イ・ガヒさんが生成AIで作ったウエディング写真=イ・ガヒさん提供(c)news1
イ・ガヒさんが生成AIで作ったウエディング写真=イ・ガヒさん提供(c)news1

【09月10日 KOREA WAVE】韓国で、高額なウエディング撮影の代わりに生成AIを使って結婚写真を作る人が増えている。低コストで、時間や場所に縛られず多様なコンセプトの写真を作れることが背景にある。

イ・ガヒさん(39)は結婚式を挙げず、ウエディング写真も撮影しなかった。その後、写真を残したいと考えたが、外出が難しい猫などのペットと一緒に撮影するのは容易ではなかった。そこで生成AIを使い、夫とペットが一緒に写ったウエディング写真を作った。

イさんは「人物が完全に同じように再現されない時もあるが、全体的な雰囲気はうまく表現されていて良かった。好きな雰囲気に自由に仕上げられ、ペットにもストレスを与えず一緒に演出できるので勧めたい」と話した。

韓国消費者院によると、2026年2月時点の全国平均の結婚関連サービス費用は2139万ウォン(約249万円)だった。全国14地域の結婚式場と結婚準備代行業者501カ所を調査した結果で、スタジオ撮影、ドレス、メークを組み合わせたパッケージの中央値は294万ウォン(約34万円)、スタジオの基本サービスは137万ウォン(約16万円)だった。

こうした費用負担を背景に、SNSでは安くウエディング写真を作る方法が盛んに共有されている。「300万ウォン(約35万円)節約できるウエディング写真のプロンプト(指示文)」「ChatGPTで特別なウエディング写真を作る」といった投稿が相次ぎ、AIに入力するプロンプトを紹介した投稿の一つには約6000件のコメントが寄せられた。

記事の記者もSNSで共有されているプロンプトを使ってウエディング写真を作成した。
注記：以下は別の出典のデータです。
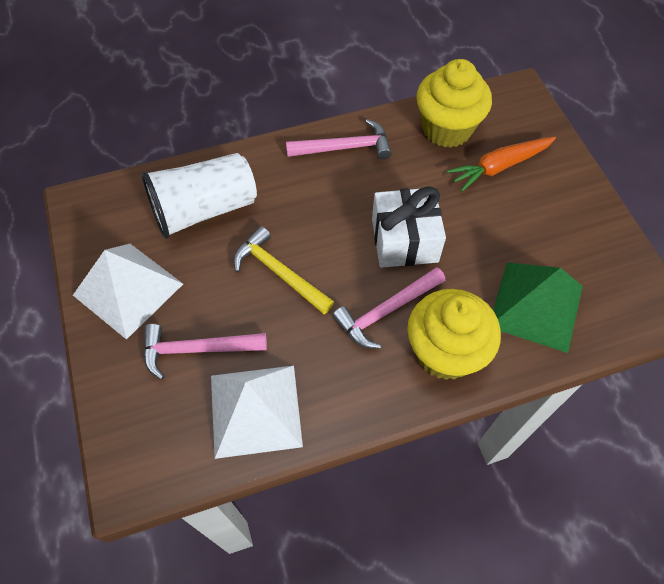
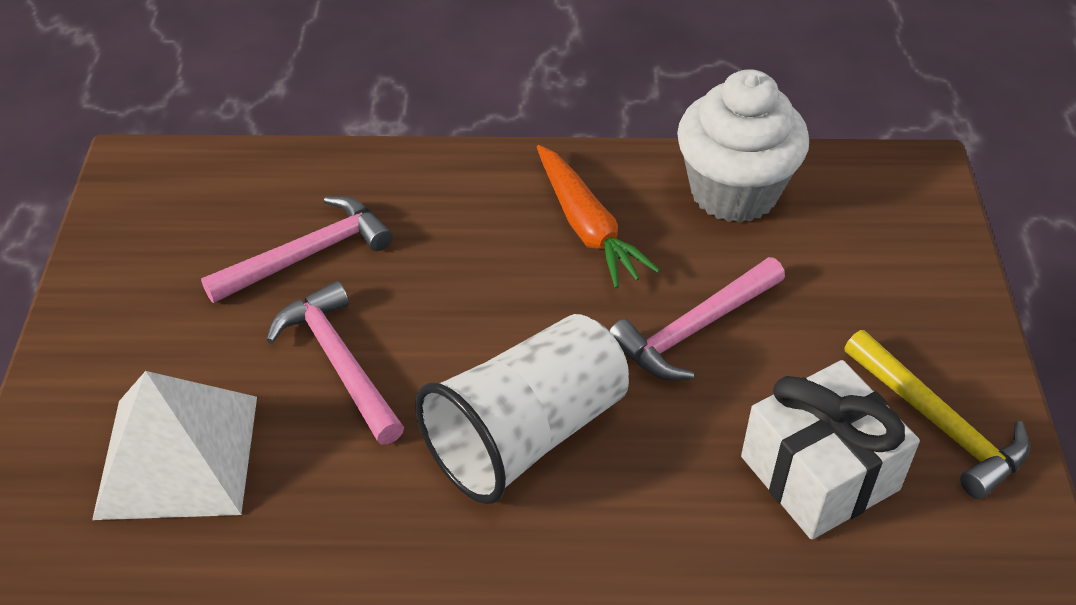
green pyramid: [493,263,583,353] = 1 -> none = 0
white cupcake: none = 0 -> [677,69,809,223] = 1
white pyramid: [73,244,183,340] [211,366,303,459] = 2 -> [92,371,257,520] = 1
yellow cupcake: [407,289,501,380] [417,59,492,148] = 2 -> none = 0

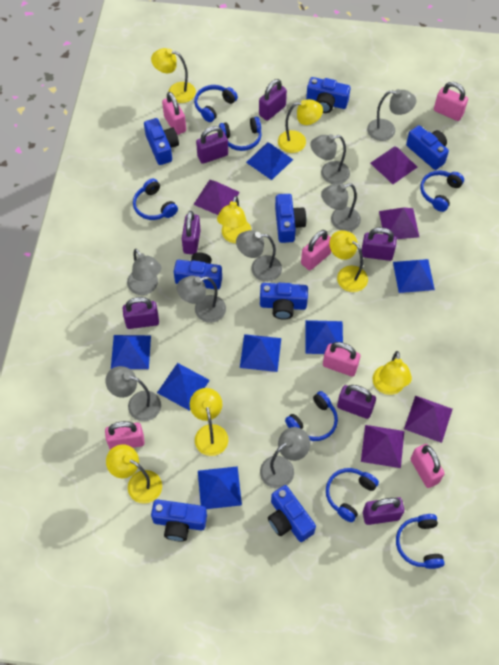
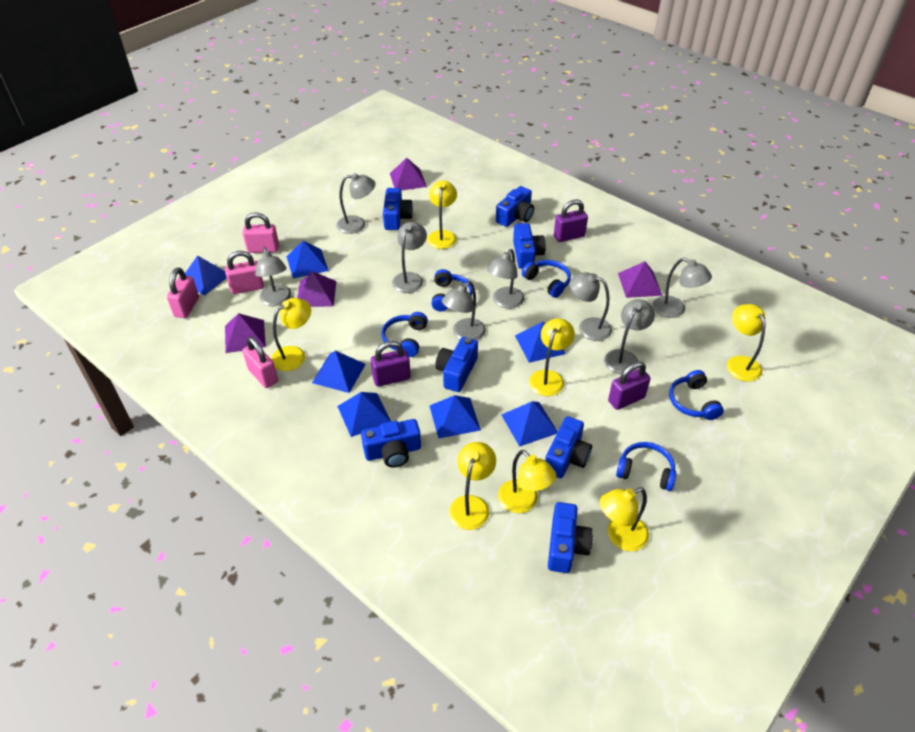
blue camera: [144,118,179,165] [151,499,207,541] [174,252,222,290] [260,283,308,320] [268,485,316,542] [275,194,306,243] [306,77,351,113] [406,125,449,170] = 8 -> [361,419,421,467] [383,188,413,230] [435,337,478,392] [496,186,534,227] [513,223,546,269] [545,416,592,478] [548,502,593,573] = 7
blue headphones: [133,178,178,220] [194,85,238,122] [219,117,262,151] [285,391,338,441] [326,468,379,522] [396,514,445,569] [420,171,464,212] = 7 -> [381,312,428,357] [432,269,472,311] [522,260,571,298] [616,442,677,491] [669,370,724,420] = 5
pink padlock: [105,421,145,450] [162,92,186,135] [301,230,331,270] [323,342,360,377] [410,444,445,488] [434,82,468,121] = 6 -> [167,268,199,318] [225,251,264,294] [243,212,279,253] [243,337,278,388] = 4
purple padlock: [123,297,159,329] [182,211,201,254] [196,126,228,164] [259,79,287,121] [337,385,376,419] [361,227,397,261] [363,497,404,525] = 7 -> [371,341,411,387] [554,200,588,242] [608,361,651,410] = 3
purple pyramid: [193,180,240,215] [361,425,404,468] [370,146,417,184] [379,207,419,239] [404,396,453,443] = 5 -> [225,313,266,353] [298,271,336,307] [390,158,427,191] [618,261,663,298] = 4

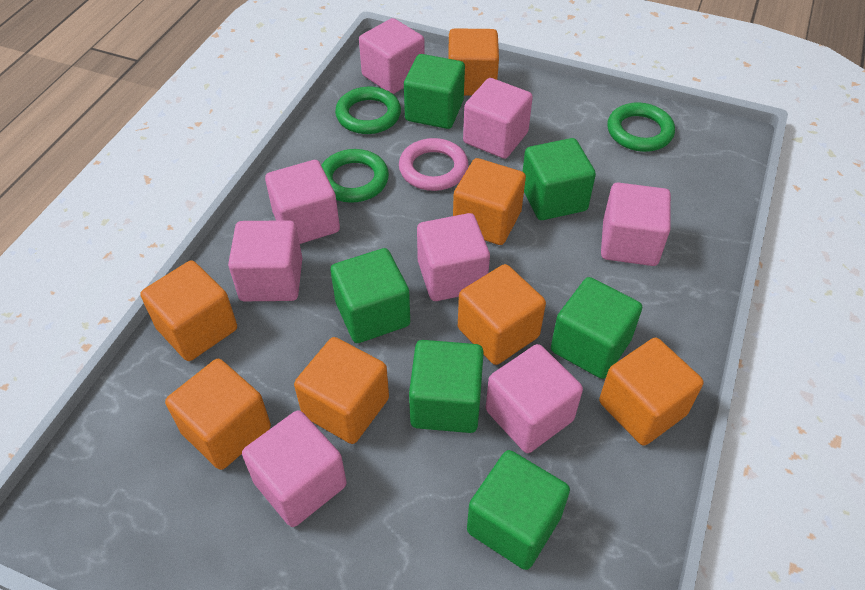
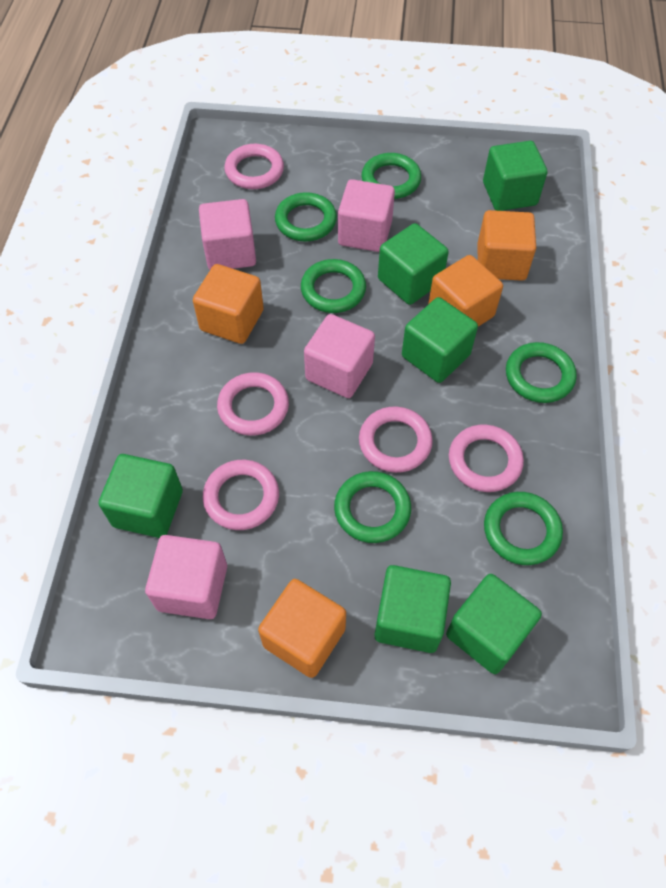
green ring: [321,149,389,203] [335,87,401,134] [607,102,675,152] = 3 -> [275,192,337,241] [301,259,366,313] [334,471,411,543] [362,153,421,199] [484,492,563,565] [506,342,577,403] = 6
orange cube: [140,260,237,361] [165,359,271,470] [294,337,389,444] [448,28,499,96] [453,158,526,245] [458,264,546,365] [599,338,703,446] = 7 -> [193,264,264,344] [258,579,346,678] [428,255,503,327] [477,210,536,281] = 4
pink cube: [228,220,302,301] [242,410,347,527] [265,160,340,244] [359,18,425,94] [417,213,490,301] [463,78,533,159] [486,344,583,453] [601,183,671,266] = 8 -> [145,535,227,619] [199,199,256,270] [304,314,375,398] [338,179,395,252] = 4
pink ring: [399,138,469,191] = 1 -> [203,460,279,530] [217,372,289,436] [225,144,284,189] [359,406,433,473] [449,425,524,492] = 5

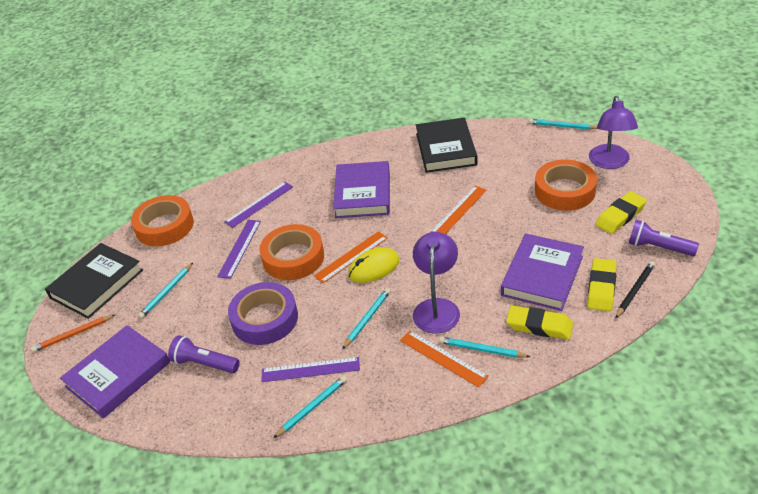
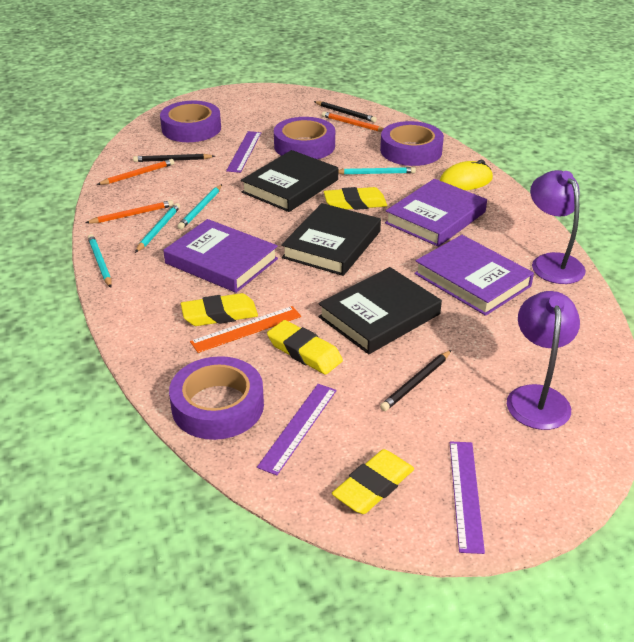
black book: [45,243,143,319] [416,118,478,173] = 2 -> [241,150,338,212] [281,203,381,276] [318,267,442,354] = 3
black pencil: [616,261,655,318] = 1 -> [133,154,215,162] [314,101,377,122] [380,350,452,411] = 3
orange pencil: [31,314,116,352] = 1 -> [86,200,174,223] [97,159,174,185] [322,111,384,132] = 3
orange ruler: [314,231,388,283] [400,330,489,388] [431,186,487,234] = 3 -> [190,306,301,353] = 1
orange tape: [131,195,194,247] [259,224,324,280] [535,159,597,211] = 3 -> none = 0
purple flashlight: [168,335,240,373] [629,220,699,256] = 2 -> none = 0
purple tape: [228,282,298,345] = 1 -> [160,101,221,142] [169,356,264,440] [274,117,335,159] [380,121,444,166] = 4
turquoise pencil: [138,263,193,319] [274,376,347,438] [342,288,391,349] [439,337,530,358] [529,119,598,130] = 5 -> [88,234,112,288] [135,203,180,253] [177,184,222,229] [338,167,416,175] = 4
yellow eraser: [506,305,573,340] [587,258,617,311] [595,191,647,234] = 3 -> [181,293,258,326] [267,320,343,375] [324,187,387,210] [332,449,414,514] = 4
Gemini無料版の画像生成ツールに写真とプロンプトを入力すると、20秒もかからず画像が完成した。顔の細部には元の写真と異なる部分があったものの、全体として実際のウエディング写真のように自然だったという。

需要の高まりを受け、AI専門企業もウエディング写真サービスを展開している。カップルがそれぞれ写真を1枚ずつアップロードすると、多様なコンセプトの写真を生成するサービスも登場した。運営会社の関係者は、低価格でスタジオ撮影では難しい背景やポーズを作れることが長所だと説明する。一方、入力した写真とコンセプトの組み合わせによっては実際とは異なる顔が生成され、「本人とかなり違う」との不満が寄せられる場合もあるという。

AIの活用は写真に限らない。最近結婚式を挙げたキム・ヘジンさん(32)は、自分と新郎を描いたキャラクター入りの食券をAIで作った。SNSで流行したオイルパステル風のカップル画像から着想を得て、3種類の食券用キャラクターを1万ウォン未満(約1200円未満)で制作したという。

イ・ヨンエ仁川大学消費者学科教授は、ウエディング関連費用が高く、取引も不透明なため、消費者が代替手段を探していると分析する。SNSで先に利用した人を見て「こういう方法もある」と考える消費行動が広がっている面もあると説明した。

ただ、AIが従来のウエディング撮影を完全に置き換えるのは難しいとの見方もある。イ教授は、ウエディング消費は単に安さを求めるだけの問題ではなく、実際に写真を撮影する過程も結婚の重要な経験だとして、市場全体がAI写真に置き換わることはないとの見通しを示した。